Your objective —
The records shown below are to be repeated exactly and completely.

━━━ Source data

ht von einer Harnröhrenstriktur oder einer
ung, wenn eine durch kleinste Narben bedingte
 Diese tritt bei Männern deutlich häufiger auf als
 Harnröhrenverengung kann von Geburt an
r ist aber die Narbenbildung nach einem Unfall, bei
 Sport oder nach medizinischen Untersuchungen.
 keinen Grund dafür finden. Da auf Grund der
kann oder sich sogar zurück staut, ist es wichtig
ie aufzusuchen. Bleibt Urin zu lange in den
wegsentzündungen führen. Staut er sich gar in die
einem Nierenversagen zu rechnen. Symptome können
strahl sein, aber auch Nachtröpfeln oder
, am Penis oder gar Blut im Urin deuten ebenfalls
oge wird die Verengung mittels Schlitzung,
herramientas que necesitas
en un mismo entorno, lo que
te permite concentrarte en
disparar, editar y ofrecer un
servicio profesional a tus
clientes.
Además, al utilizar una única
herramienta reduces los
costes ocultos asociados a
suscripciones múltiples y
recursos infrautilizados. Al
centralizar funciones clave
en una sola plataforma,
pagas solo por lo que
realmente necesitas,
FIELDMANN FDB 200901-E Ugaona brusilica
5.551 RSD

━━━━━━

Response to the task —
ht von einer Harnröhrenstriktur oder einer
ung, wenn eine durch kleinste Narben bedingte
 Diese tritt bei Männern deutlich häufiger auf als
 Harnröhrenverengung kann von Geburt an
r ist aber die Narbenbildung nach einem Unfall, bei
 Sport oder nach medizinischen Untersuchungen.
 keinen Grund dafür finden. Da auf Grund der
kann oder sich sogar zurück staut, ist es wichtig
ie aufzusuchen. Bleibt Urin zu lange in den
wegsentzündungen führen. Staut er sich gar in die
einem Nierenversagen zu rechnen. Symptome können
strahl sein, aber auch Nachtröpfeln oder
, am Penis oder gar Blut im Urin deuten ebenfalls
oge wird die Verengung mittels Schlitzung,
herramientas que necesitas
en un mismo entorno, lo que
te permite concentrarte en
disparar, editar y ofrecer un
servicio profesional a tus
clientes.
Además, al utilizar una única
herramienta reduces los
costes ocultos asociados a
suscripciones múltiples y
recursos infrautilizados. Al
centralizar funciones clave
en una sola plataforma,
pagas solo por lo que
realmente necesitas,
FIELDMANN FDB 200901-E Ugaona brusilica
5.551 RSD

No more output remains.